Journalist Godfrey Jansen dies, aged 79

RENOWNED international journalist and author Godfrey Jansen died in Nicosia yesterday aged 79.

Jansen, who was a regular contributor to the Cyprus Mail over the years, was a journalist for over half a century and wrote for such renowned publications as The Economist, the Los Angeles Times and The Statesman.

As West Asia correspondent for The Statesman for ten years, Jansen covered Cyprus Independence through to the 1963-64 intercommunal troubles. He was also the last journalist to interview the island’s last British governor Sir Hugh Foot.

Jansen was born in Akyab in what was then Burma in 1919. His first job after studying English literature was in the Calcutta station of All India Radio, for where he was selected and posted to a government college to teach.

He then joined the Indian Air Force, serving as a public relations observer and official war correspondent during the Second World War.

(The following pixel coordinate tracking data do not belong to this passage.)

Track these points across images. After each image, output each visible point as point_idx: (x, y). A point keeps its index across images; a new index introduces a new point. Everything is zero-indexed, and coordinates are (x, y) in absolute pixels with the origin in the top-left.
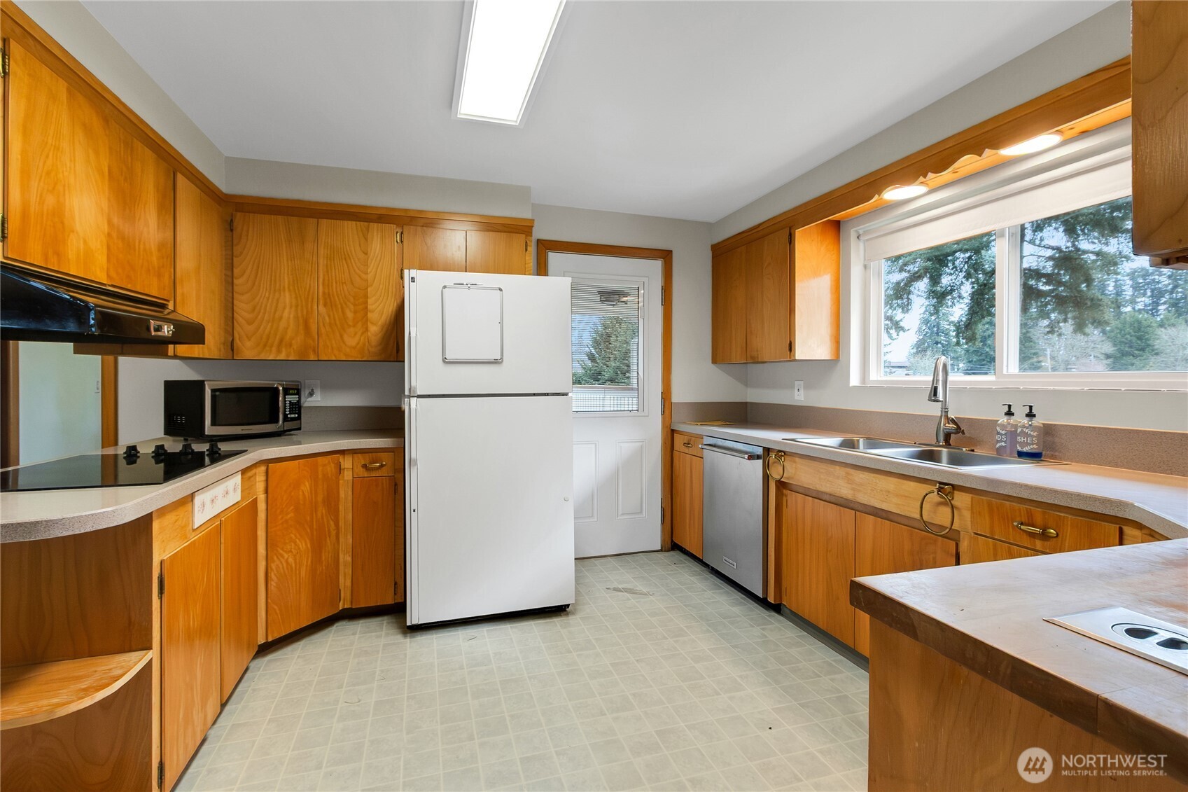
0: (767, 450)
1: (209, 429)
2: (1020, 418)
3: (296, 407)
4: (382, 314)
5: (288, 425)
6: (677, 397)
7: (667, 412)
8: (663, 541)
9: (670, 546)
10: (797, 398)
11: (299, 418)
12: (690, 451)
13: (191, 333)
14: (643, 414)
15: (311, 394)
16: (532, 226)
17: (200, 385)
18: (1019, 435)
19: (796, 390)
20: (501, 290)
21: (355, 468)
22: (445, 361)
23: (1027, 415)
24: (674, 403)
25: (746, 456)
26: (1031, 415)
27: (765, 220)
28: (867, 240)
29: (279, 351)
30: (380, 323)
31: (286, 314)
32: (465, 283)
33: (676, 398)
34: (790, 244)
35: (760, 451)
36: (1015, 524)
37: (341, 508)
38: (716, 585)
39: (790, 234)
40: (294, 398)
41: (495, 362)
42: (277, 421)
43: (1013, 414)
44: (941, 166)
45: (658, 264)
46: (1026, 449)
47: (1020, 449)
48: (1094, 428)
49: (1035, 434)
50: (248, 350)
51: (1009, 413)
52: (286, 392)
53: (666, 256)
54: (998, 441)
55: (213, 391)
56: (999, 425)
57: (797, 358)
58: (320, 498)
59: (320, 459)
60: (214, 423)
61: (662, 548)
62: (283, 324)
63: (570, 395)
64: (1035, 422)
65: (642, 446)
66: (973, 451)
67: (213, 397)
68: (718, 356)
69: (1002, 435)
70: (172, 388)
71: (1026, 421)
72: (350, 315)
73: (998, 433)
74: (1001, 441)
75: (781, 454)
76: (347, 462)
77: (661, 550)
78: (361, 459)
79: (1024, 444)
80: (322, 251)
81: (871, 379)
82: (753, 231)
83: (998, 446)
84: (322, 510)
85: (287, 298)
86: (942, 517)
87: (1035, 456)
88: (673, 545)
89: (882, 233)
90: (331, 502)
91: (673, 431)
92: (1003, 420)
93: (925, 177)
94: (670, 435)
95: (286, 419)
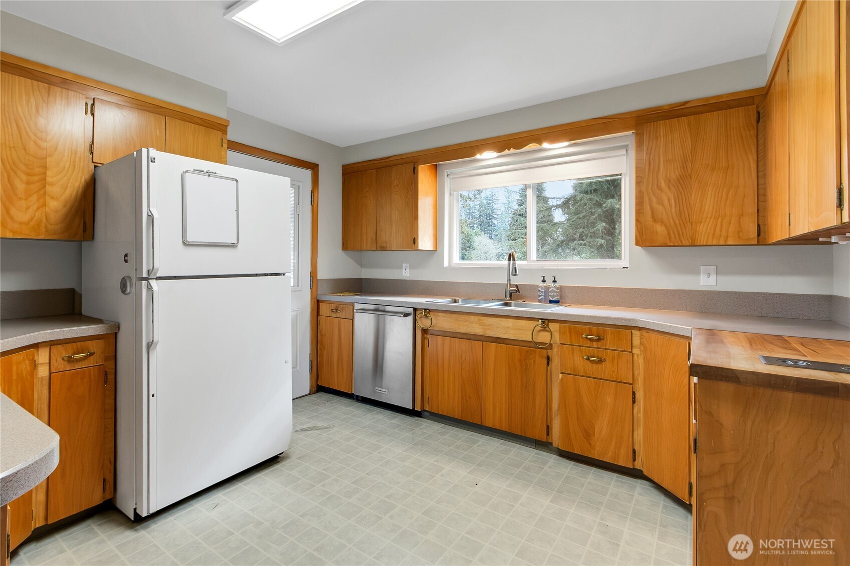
0: (415, 310)
2: (549, 283)
4: (66, 189)
6: (322, 275)
7: (315, 286)
8: (311, 386)
9: (316, 389)
10: (404, 274)
12: (338, 315)
14: (298, 289)
16: (227, 126)
18: (550, 292)
19: (404, 270)
20: (237, 181)
21: (53, 362)
22: (186, 244)
23: (553, 282)
24: (321, 280)
25: (402, 316)
26: (555, 281)
27: (392, 155)
28: (452, 178)
30: (63, 198)
32: (205, 171)
33: (320, 276)
34: (414, 173)
35: (411, 310)
36: (584, 336)
38: (369, 409)
39: (414, 168)
41: (233, 246)
43: (545, 281)
44: (518, 146)
45: (308, 173)
46: (555, 299)
47: (551, 299)
48: (579, 287)
49: (558, 291)
51: (544, 281)
53: (313, 167)
54: (539, 296)
56: (539, 287)
57: (419, 249)
61: (310, 392)
63: (286, 274)
64: (557, 285)
65: (297, 315)
66: (525, 301)
68: (347, 245)
69: (542, 292)
71: (552, 285)
73: (539, 291)
74: (542, 295)
75: (428, 311)
76: (42, 357)
77: (309, 394)
78: (61, 352)
79: (553, 296)
81: (454, 262)
82: (383, 161)
83: (540, 298)
86: (544, 337)
87: (557, 302)
88: (319, 388)
89: (463, 176)
91: (318, 301)
92: (542, 284)
93: (509, 150)
94: (317, 304)
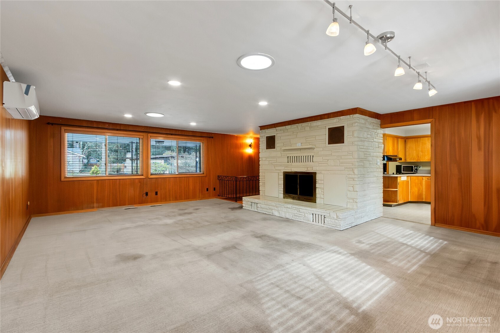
1: (402, 172)
3: (416, 169)
5: (415, 172)
11: (417, 171)
13: (400, 159)
15: (420, 167)
17: (401, 166)
29: (413, 160)
31: (415, 154)
37: (423, 185)
40: (416, 168)
42: (413, 171)
50: (408, 160)
52: (414, 167)
55: (403, 167)
58: (419, 183)
59: (419, 177)
60: (403, 171)
62: (414, 156)
67: (403, 168)
70: (397, 166)
72: (426, 154)
76: (424, 178)
78: (427, 178)
80: (421, 143)
84: (419, 185)
85: (415, 152)
90: (421, 184)
95: (414, 171)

After the war, Jansen joined the National Herald as a journalist, and opted for foreign service.

This included Cairo, the UN, Jakarta, Istanbul and Beirut.

In 1959, Jansen joined The Statesman and covered not only Cyprus but also the Arab-Israeli war of 1967.

In 1970 he became the “Levant Correspondent” for The Economist in London, serving 18 years and expanding his area of coverage to embrace the entire Muslim world.

Jansen also wrote for Middle East International in London, the Deccan Herald of Bangalore, and contributed regular articles to The Times of India and the Los Angeles Times.

Jansen also wrote four books and a fifth jointly with his wife Michael, also a well-know journalist in Cyprus and the Middle East.

The couple moved to Cyprus in 1976 as refugees from the war in Lebanon. He also survived by Michael and by his daughter Marya, who lives is New York.